Text provided:
※

Sahil Bhasin and his mother, Coomi Bhasin
Coomi Bhasin (right) turned her jewelry-design hobby into a career at the urging of her son Sahil Bhasin (left), who now runs the business side of her company. Photo courtesy of COOMI

Mother and son Coomi and Sahil Bhasin always intended to join forces in a family business, but it was buildings, not jewels, that they first planned to create together. Coomi and her husband ran a successful construction company based in New Jersey and expected their oldest son to join the firm after earning a master’s degree in real estate development from NYU.

Fate intervened when Coomi’s lifelong enthusiasm for jewelry became something more. In 2002, after seeing a few pieces she had designed as a hobby, staff from Asia Society, the New York nonprofit on Park Avenue, asked her to create a capsule collection of jewelry that would be sold to raise funds for the institution. Her gold and diamond designs, a remix of motifs redolent of her childhood in Bombay (now Mumbai) and studies of textiles and architecture, were an instant hit.

After seeing the enthusiastic response to his mother’s designs, Sahil persuaded her to make her pastime a full-time occupation. (Coomi insists his motivation was somewhat self-interested: “His main reason was the beautiful women he would meet,” she says with a laugh.)

※

Raw records:
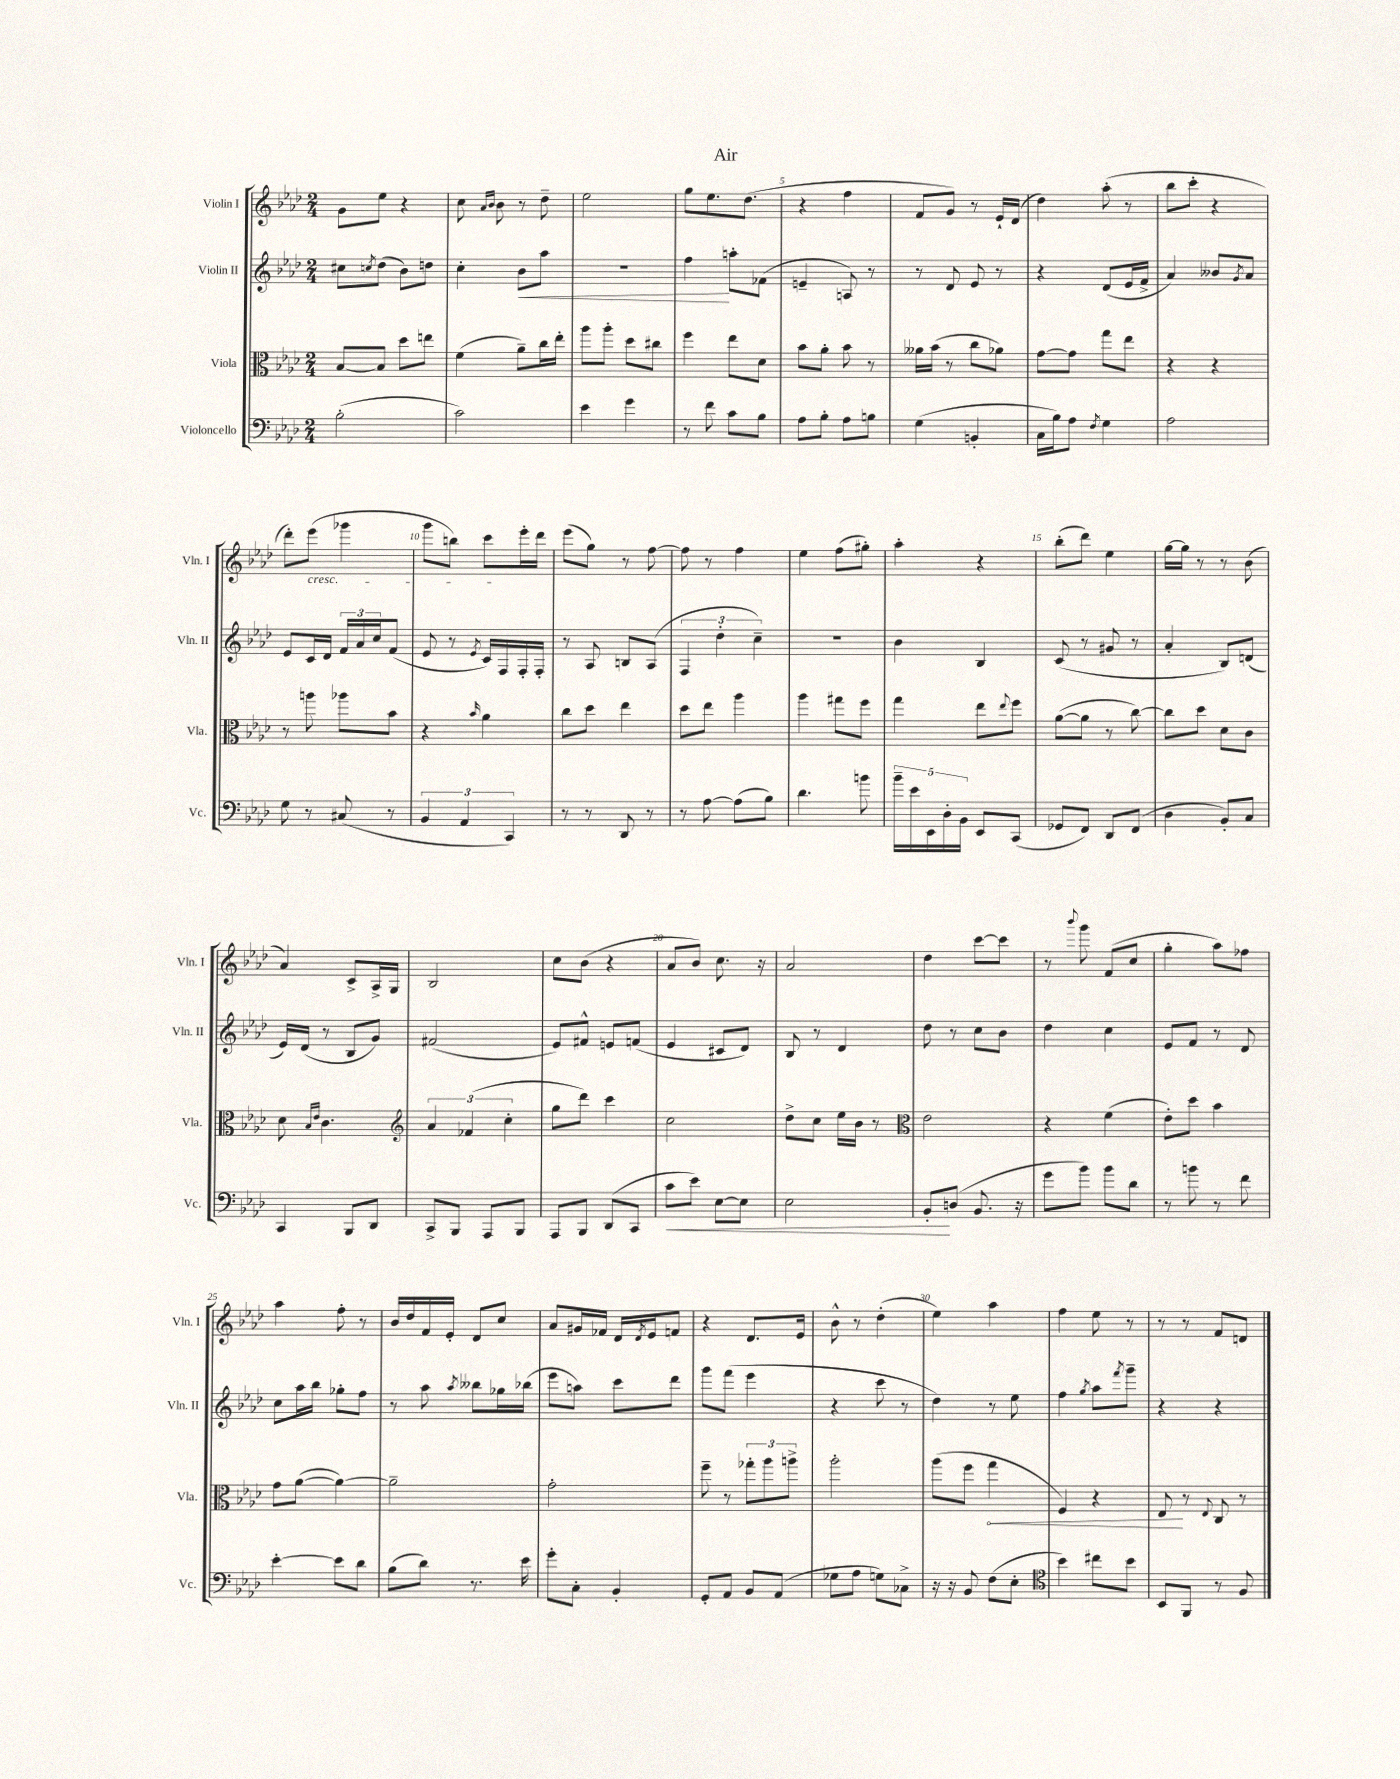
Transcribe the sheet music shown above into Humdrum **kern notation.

**kern	**kern	**kern	**kern
*staff4	*staff3	*staff2	*staff1
*clefF4	*clefC3	*clefG2	*clefG2
*k[b-e-a-d-]	*k[b-e-a-d-]	*k[b-e-a-d-]	*k[b-e-a-d-]
*M2/4	*M2/4	*M2/4	*M2/4
(2B-'	[8B-	8cc#	8g
.	.	8qcc	.
.	8B-]	(8dd-	8ee-
.	8dd-	8b-)	4r
.	8ee	8dd	.
=	=	=	=
2c)	(4f	4cc'	8cc
.	.	.	16qqa-
.	.	.	16qqb-
.	.	.	8b-
.	8a-~)	8b-	8r
.	16cc	8aa-	8dd-~
.	16ee-'	.	.
=	=	=	=
4e-	8aa-	2r	2ee-
.	8aa-'	.	.
4g	8dd-	.	.
.	8cc#	.	.
=	=	=	=
8r	4ff	4ff	8gg
8f	.	.	8.ee-
8c	8ee-	8aa'	.
.	.	.	(8.dd-
8B-	8d-	(8f-	.
=	=	=	=
8A-	8b-	4e~	4r
8B-'	8a-'	.	.
8A-	8b-	8A)	4ff
8B	8r	8r	.
=	=	=	=
(4G	16a--	8r	8f
.	(16b-	.	.
.	8r	8d-	8g)
4BB'	8cc	8e-	8r
.	8a-)	8r	16e-`
.	.	.	(16d-
=	=	=	=
16C	[8g	4r	4dd-)
16B-)	.	.	.
8A-	8g]	.	.
8qF	.	.	.
4G	8gg	(8d-	(8aa-'
.	8ee-	16e-	8r
.	.	16f^	.
=	=	=	=
2A-	4r	4a-)	8bb-
.	.	.	8ccc'
.	4r	8b--	4r
.	.	8qg	.
.	.	8a-	.
=	=	=	=
8G	8r	8e-	8ddd-')
8r	8aa	16c	(8eee-
.	.	16d-	.
(8C#	8aa-	24f	4ggg-
.	.	24a-	.
.	.	24cc	.
8r	8b-	(8f	.
=	=	=	=
6BB-	4r	8e-	8ggg
.	.	8r	8bb)
6AA-	.	.	.
.	16qqb-	8qe-	.
.	4a-	16c)	8ccc
.	.	16F	.
6CC)	.	.	.
.	.	16F'	16eee-'
.	.	16F'	16ddd-
=	=	=	=
8r	8cc	8r	(8eee-
8r	8dd-	8A-	8gg)
8DD-	4ee-	8B	8r
8r	.	(8A-	[8ff
=	=	=	=
8r	8dd-	6F	8ff]
[8A-	8ee-	.	8r
.	.	6dd-'	.
(8A-]	4aa-	.	4ff
.	.	6cc~)	.
8B-)	.	.	.
=	=	=	=
4.d-	4aa-	2r	4ee-
.	8gg#	.	(8ff
8b	8ff	.	8gg#')
=	=	=	=
20b-~	4gg	4b-	4aa-'
20e-	.	.	.
20EE-	.	.	.
20D-'	.	.	.
20BB-	.	.	.
8EE-	8ee-	4B-	4r
.	8qqee-	.	.
(8CC	8ff	.	.
=	=	=	=
8GG-	([8a-	(8c	(8bb-'
8FF)	8a-]	8r	8ddd-)
8DD-	8r	8g#	4ee-
(8FF	[8cc)	8r	.
=	=	=	=
4D-	8cc]	4a-'	[16gg
.	.	.	16gg]
.	8dd-	.	8r
8BB-')	8d-	8B-)	8r
8C	8c	(8d	(8b-
=	=	=	=
4CC	8d-	16e-)	4a-)
.	.	(16d-	.
.	16qqB-	.	.
.	16qqe-	.	.
.	4.c	8r	.
8BBB-	.	8B-	8c^
8DD-	.	8g)	16A-^
.	.	.	16G
=	=	=	=
*	*clefG2	*	*
8CC^	6a-	(2f#	2B-
8BBB-	.	.	.
.	(6f-	.	.
8AAA-	.	.	.
.	6cc'	.	.
8BBB-	.	.	.
=	=	=	=
8AAA-	8gg	8e-)	8cc
8BBB-	8ddd-)	8f#^^	(8b-
(8DD-	4ccc	8e	4r
8CC	.	(8f	.
=	=	=	=
8c	2cc	4e-	8a-
8e-)	.	.	8b-)
[8E-	.	8c#	8.cc
8E-]	.	8d-)	.
.	.	.	16r
=	=	=	=
2E-	8dd-^	8B-	2a-
.	8cc	8r	.
.	16ee-	4d-	.
.	16b-	.	.
.	8r	.	.
=	=	=	=
*	*clefC3	*	*
8BB-'	2e-	8dd-	4dd-
(8D	.	8r	.
8.BB-	.	8cc	[8ccc
.	.	8b-	8ccc]
16r	.	.	.
=	=	=	=
8g	4r	4dd-	8r
.	.	.	8qqbbb-
8b-)	.	.	8ggg
8b-	(4f	4cc	(8f
8d-	.	.	8cc
=	=	=	=
8r	8e-')	8e-	4gg'
8b	8dd-	8f	.
8r	4b-	8r	8aa-)
8f	.	8d-	8ff-
=	=	=	=
[4e-'	8g	8cc	4aa-
.	([8a-	16aa-	.
.	.	16bb-	.
8e-]	4a-_)	8gg-'	8ff'
8d-	.	8ff	8r
=	=	=	=
(8B-	2a-~]	8r	16b-
.	.	.	16dd-
8d-)	.	8aa-	16f
.	.	.	16e-'
.	.	8qaa-	.
8.r	.	8bb--	8d-
.	.	16gg-	8cc
16e-	.	(16bb-	.
=	=	=	=
8g'	2g'	8eee-	8a-
8C'	.	8aa)	16g#
.	.	.	16f-
4BB-'	.	8ccc	16d-
.	.	.	8qd-
.	.	.	16e-
.	.	8ddd-	8f
=	=	=	=
8GG'	8ff~	8ggg	4r
8AA-	8r	(8fff	.
8BB-	12gg-'	4eee-	8.d-
.	12aa-	.	.
(8AA-	.	.	.
.	12aa^	.	.
.	.	.	16e-
=	=	=	=
8G-	2aa-'	4r	8b-^^
8A-	.	.	8r
8G)	.	8ccc	(4dd-'
8C-^	.	8r	.
=	=	=	=
16r	(8aa-	4dd-)	4ee-)
16r	.	.	.
8BB-	8ff	.	.
(8F	4gg	8r	4aa-
8E-'	.	8ee-	.
=	=	=	=
*clefC4	*	*	*
4b-)	4F)	4ff	4ff
.	.	8qgg	.
8cc#	4r	8aa-	8ee-
.	.	8qfff	.
8b-	.	8ggg~	8r
=	=	=	=
8BB-	8E-	4r	8r
8FF	8r	.	8r
.	8qqE-	.	.
8r	8C	4r	8f
8F	8r	.	8d
==	==	==	==
*-	*-	*-	*-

※

Complete the following:
(A) In the Coomi Bhasin profile, which university did Sahil earn his master's degree in real estate development from?
(B) Can you put this sentence from the Coomi Bhasin profile into Spanish: "Her gold and diamond designs, a remix of motifs redolent of her childhood in Bombay (now Mumbai) and studies of textiles and architecture, were an instant hit."
(C) Carry the Coomi Bhasin profile forward from its final sentence.
Nothing in the lines is needed here.

Responses for each task:
(A) NYU

(B) Sus diseños en oro y diamantes, una mezcla de motivos que evocaban su infancia en Bombay (hoy Mumbai) y estudios de textiles y arquitectura, fueron un éxito inmediato.

(C)
“We learned the nitty-gritty by falling into it,” says Sahil. “We grabbed a suitcase and traveled around America trying to get into stores, and everyone said no.” After refining the production of their original pieces, Neiman Marcus became their first retailer.

Their division of labor is straightforward, says Coomi. “I do the fun part — design and production and travel. Sahil does everything else.”

Paraíba tourmaline and diamond earrings designed by Coomi Bhasin
COOMI’s Trinity Collection, inspired by a rafting trip on the Ganges River, includes these Paraíba tourmaline and diamond earrings.

But his fingerprints can be found in some of the most precious pieces Coomi creates. “I pushed my mom to work with finer stones,” he explains. The Paraíba tourmalines, fancy-color diamonds and emeralds that have found their way into the collection owe their presence to him.

The two have radically different but complementary temperaments. “I’m very impulsive; he is not,” says Coomi. “He thinks things through and focuses on details, like how important it is to make pieces that photograph well. We love each other no matter what — even when we disagree.”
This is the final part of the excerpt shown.